As to the first question, serious scientists have studied ant piles and come to an interesting conclusion. In their paper, “Spatial patterns in ant colonies” (Proceedings of the National Academy of Sciences USA, published online Jul 11, 2002) Guy Theraulaz et al report that spatial patterns in ant cemeteries result from “local activation and long-range inhibition” processes (LALI processes). They set up a circular “arena” above an ant nest, deposited ant bodies evenly around the edge of the arena then filmed the ants at work, recording their movements on a computer "as a series of X-Y Cartesian

coordinates”. They describe what happened:

After having reached the arena, workers pick up corpses and drop them to form piles. After a few hours, several clusters are formed. Over time, some clusters grow and others disappear, leading to an apparent steady state with a stable number of clusters… (p. 9646).

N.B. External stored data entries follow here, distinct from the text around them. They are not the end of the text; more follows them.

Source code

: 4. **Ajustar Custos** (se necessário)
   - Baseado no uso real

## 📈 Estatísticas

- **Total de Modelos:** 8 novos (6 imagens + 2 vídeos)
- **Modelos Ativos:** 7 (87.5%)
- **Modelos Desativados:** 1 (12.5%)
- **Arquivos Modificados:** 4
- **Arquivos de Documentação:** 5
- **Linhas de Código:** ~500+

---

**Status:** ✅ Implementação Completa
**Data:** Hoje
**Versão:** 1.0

As a result of their observations they were able to develop a mathematical model showing that these patterns form as the inevitable result of two instinctive behaviors. First, when an ant is wandering around outside and comes across a lone corpse, it picks it up and carries it around. Second, when a corpse-carrying ant stumbles upon two or more dead ants lying next to each other, it adds its load to the “pile”. These behaviors automatically result in large areas being swept clear of corpses and the formation of local piles.

Now I hate to throw the cat among the pigeons, and wouldn't dream of questioning such research. But I am convinced their explanation does not fully explain my own observations. In my office, corpses are not arranged in piles randomly around the carpet but are almost always found in depressions in the carpet. Where, for example, legs of tables depress the carpet, there the ants lay their dead to rest. On one occasion, they piled them up in a long line directly below one of the computer cables lying about an inch above the carpet. Also, since embarking on the broadband adventure, I have noticed them consistently piling up their dead in front of the little green lights on the modem (see picture below). When I vacuumed up the pile, within a week it was back again on the light-carrying side of the modem. In short, there's more to the marvel of ant piles than mathematics.

We asked above what benefit such behavior could confer on ants. I have not found any suggestions as to how the piling up of corpses in orderly concentrations aboveground could aid and abet the survival or health of the colony down below. In short, how can natural selection explain the development of instinctive behavior that seems to confer no benefit? Could it be that God just wanted to antertain us?